I have two RDDs, one really large in size and other much smaller. I'd like find all unique tuples in large RDD with keys from the small RDD.
- Large RDD is so large that I have to avoid a full shuffle
- Small RDD is also large enough that I can't broadcast it. I may be able to broadcast its keys.
- There are duplicates tuples as well and I only care about the distinct tuples.
For example
large_rdd = sc.parallelize([('abcdefghij'[i%10], i) for i in range(100)] * 5)

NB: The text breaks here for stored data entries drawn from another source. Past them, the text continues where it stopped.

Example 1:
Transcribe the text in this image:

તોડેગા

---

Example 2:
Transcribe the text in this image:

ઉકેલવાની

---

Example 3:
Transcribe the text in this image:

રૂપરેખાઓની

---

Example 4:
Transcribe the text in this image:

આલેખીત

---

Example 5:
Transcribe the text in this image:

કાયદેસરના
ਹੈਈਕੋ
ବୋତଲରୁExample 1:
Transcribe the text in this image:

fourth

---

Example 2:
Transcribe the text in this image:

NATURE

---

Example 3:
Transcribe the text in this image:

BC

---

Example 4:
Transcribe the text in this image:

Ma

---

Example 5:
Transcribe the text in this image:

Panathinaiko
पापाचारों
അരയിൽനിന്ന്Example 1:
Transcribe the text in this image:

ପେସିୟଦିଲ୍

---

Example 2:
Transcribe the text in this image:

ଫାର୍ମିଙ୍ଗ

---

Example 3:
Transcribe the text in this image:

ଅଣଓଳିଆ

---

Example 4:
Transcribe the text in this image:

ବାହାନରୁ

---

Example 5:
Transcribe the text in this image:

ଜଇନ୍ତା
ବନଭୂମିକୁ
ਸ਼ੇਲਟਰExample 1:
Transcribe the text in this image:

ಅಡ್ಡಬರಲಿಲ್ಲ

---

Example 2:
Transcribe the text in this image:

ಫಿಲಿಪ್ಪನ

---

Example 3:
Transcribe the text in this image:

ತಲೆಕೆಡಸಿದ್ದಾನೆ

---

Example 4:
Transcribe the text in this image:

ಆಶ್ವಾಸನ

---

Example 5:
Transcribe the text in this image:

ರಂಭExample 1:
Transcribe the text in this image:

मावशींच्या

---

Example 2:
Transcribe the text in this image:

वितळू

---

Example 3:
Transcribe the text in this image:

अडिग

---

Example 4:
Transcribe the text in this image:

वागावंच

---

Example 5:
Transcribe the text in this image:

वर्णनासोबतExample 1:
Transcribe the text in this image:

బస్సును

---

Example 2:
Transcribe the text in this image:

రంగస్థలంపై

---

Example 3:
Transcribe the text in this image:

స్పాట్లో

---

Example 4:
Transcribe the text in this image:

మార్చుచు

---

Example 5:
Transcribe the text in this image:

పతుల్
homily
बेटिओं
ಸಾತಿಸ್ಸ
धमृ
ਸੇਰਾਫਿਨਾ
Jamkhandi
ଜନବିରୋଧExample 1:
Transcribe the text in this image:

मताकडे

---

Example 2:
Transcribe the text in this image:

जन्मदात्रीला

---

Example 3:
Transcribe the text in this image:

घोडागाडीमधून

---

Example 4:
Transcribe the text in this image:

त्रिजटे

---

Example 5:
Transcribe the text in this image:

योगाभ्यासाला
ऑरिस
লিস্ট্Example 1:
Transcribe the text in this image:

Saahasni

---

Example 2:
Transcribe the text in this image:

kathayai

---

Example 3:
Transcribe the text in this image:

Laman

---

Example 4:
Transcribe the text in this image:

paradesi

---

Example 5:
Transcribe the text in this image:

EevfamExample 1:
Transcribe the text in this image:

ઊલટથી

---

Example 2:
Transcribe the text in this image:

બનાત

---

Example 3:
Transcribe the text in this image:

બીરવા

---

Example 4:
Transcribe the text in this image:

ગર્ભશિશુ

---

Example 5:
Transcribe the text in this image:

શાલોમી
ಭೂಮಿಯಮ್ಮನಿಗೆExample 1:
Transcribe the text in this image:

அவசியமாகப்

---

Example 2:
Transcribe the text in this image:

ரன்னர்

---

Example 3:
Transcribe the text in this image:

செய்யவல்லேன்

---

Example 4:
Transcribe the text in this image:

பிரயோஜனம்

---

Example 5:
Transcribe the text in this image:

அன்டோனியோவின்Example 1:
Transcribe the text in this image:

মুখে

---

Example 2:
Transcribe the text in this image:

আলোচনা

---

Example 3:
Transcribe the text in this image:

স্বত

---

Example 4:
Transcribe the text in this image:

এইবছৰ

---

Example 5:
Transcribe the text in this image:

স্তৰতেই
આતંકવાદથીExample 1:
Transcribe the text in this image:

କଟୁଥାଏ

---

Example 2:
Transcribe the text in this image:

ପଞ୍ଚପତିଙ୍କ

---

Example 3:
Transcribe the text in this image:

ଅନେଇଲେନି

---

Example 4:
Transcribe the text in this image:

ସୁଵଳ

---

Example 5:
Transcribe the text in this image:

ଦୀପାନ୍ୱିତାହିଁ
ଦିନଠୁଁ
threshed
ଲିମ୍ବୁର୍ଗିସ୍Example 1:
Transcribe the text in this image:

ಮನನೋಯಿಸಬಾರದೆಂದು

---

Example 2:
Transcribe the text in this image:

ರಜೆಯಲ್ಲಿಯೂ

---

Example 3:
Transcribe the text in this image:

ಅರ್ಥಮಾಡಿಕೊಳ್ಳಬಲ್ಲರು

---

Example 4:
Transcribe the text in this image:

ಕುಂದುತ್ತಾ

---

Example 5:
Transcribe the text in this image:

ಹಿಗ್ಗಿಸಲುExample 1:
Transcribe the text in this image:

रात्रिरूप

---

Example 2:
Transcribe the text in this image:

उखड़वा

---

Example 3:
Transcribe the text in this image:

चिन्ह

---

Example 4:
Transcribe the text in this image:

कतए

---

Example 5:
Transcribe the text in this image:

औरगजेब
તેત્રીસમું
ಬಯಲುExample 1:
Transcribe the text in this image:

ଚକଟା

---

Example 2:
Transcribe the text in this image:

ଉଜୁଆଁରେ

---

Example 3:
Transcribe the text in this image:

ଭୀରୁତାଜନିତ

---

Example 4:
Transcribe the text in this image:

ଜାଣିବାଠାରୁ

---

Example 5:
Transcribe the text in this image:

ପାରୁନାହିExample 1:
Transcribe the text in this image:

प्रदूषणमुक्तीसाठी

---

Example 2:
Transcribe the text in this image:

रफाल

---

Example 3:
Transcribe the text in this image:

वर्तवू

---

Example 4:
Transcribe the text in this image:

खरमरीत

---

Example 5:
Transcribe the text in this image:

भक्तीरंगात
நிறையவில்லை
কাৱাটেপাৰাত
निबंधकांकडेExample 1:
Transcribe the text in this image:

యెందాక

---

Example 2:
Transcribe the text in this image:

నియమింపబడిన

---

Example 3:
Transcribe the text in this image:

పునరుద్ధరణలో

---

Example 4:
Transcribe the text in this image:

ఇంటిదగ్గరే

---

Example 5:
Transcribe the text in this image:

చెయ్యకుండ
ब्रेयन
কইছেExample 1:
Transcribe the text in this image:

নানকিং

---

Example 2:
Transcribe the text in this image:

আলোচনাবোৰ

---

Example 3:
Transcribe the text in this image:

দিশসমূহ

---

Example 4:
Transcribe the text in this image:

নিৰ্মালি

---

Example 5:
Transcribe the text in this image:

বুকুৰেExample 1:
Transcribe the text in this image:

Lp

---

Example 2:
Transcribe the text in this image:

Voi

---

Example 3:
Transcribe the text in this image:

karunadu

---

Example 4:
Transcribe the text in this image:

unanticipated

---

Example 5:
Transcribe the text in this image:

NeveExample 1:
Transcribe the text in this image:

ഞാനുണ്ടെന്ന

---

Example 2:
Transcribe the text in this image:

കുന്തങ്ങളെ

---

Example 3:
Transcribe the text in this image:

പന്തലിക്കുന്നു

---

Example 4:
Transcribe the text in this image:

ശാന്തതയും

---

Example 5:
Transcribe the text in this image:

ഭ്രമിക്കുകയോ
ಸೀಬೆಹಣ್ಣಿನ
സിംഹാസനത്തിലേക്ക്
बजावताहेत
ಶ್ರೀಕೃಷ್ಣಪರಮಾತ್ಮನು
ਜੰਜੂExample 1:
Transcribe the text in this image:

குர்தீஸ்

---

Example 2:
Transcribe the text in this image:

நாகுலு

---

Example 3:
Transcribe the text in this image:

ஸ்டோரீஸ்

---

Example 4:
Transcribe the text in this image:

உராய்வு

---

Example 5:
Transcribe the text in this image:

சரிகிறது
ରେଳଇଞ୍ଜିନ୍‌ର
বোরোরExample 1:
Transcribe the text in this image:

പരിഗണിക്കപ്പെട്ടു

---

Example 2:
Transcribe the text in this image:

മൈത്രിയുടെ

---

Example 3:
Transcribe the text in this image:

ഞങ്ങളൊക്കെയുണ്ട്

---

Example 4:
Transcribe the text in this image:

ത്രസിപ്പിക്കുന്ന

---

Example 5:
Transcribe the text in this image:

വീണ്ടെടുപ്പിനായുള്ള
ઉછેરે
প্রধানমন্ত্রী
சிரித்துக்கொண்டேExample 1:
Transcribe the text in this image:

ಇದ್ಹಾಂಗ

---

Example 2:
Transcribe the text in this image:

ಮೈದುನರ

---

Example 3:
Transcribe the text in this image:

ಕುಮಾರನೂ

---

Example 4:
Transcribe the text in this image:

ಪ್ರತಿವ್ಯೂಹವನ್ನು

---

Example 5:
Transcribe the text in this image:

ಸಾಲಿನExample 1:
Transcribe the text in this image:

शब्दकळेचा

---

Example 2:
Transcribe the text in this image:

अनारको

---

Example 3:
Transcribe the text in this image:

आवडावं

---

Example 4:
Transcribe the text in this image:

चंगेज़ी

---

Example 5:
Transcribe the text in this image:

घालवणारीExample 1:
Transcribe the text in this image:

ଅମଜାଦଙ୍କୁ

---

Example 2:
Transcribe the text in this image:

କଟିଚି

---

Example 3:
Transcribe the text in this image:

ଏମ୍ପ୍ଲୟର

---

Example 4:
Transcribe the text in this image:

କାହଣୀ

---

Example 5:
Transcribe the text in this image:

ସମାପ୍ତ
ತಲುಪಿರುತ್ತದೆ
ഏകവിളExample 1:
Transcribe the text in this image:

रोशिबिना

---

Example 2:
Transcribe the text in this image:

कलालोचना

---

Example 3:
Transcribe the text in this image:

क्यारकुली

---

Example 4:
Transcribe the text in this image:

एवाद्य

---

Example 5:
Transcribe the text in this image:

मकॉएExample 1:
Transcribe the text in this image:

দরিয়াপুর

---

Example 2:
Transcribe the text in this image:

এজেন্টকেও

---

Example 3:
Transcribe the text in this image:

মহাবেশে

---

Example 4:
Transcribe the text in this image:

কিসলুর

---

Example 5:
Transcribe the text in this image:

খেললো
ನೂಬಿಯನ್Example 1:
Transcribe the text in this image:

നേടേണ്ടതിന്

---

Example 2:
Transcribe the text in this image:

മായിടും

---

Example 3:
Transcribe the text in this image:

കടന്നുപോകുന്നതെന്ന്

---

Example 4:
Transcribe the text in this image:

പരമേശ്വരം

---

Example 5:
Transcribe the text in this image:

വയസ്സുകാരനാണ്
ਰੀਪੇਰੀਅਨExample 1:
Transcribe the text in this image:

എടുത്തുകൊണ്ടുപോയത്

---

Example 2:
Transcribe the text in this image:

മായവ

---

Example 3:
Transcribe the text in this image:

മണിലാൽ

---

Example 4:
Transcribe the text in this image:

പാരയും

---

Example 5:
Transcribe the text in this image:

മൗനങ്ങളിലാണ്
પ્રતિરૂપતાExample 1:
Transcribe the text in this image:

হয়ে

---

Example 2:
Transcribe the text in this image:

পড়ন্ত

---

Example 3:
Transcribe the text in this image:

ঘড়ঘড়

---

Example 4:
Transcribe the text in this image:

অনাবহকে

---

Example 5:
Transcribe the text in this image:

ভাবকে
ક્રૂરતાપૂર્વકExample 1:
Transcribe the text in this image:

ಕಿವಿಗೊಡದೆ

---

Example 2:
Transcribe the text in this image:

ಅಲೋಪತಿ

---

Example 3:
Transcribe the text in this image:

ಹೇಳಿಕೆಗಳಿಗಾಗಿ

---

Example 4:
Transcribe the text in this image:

small_rdd = sc.parallelize([('zab'[i%3], i) for i in range(10)])
expected_rdd = [
('a', [1, 4, 7, 0, 10, 20, 30, 40, 50, 60, 70, 80, 90]),
('b', [2, 5, 8, 1, 11, 21, 31, 41, 51, 61, 71, 81, 91])]
There are two expensive operations in my solution - join and distinct. Both I assume cause a full shuffle and leave the child RDD hash partitioned. Given that, is the following the best I can do ?
keys = sc.broadcast(small_rdd.keys().distinct().collect())
filtered_unique_large_rdd = (large_rdd
.filter(lambda (k, v): k in keys.value)
.distinct()
.groupByKey())
(filtered_unique_large_rdd
.join(small_rdd.groupByKey())
.mapValues(lambda x: sum([list(i) for i in x], []))
.collect())
Basically, I filter the tuples explicitly, pick distincts and then join with the smaller_rdd. I hope that that distinct operation will place the keys hash partitioned and will not cause another shuffle during the subsequent join.
Thanks in advance for any suggestions/ideas.
PS: It is not a duplicate of Which function in spark is used to combine two RDDs by keys since join (full shuffle) is an option.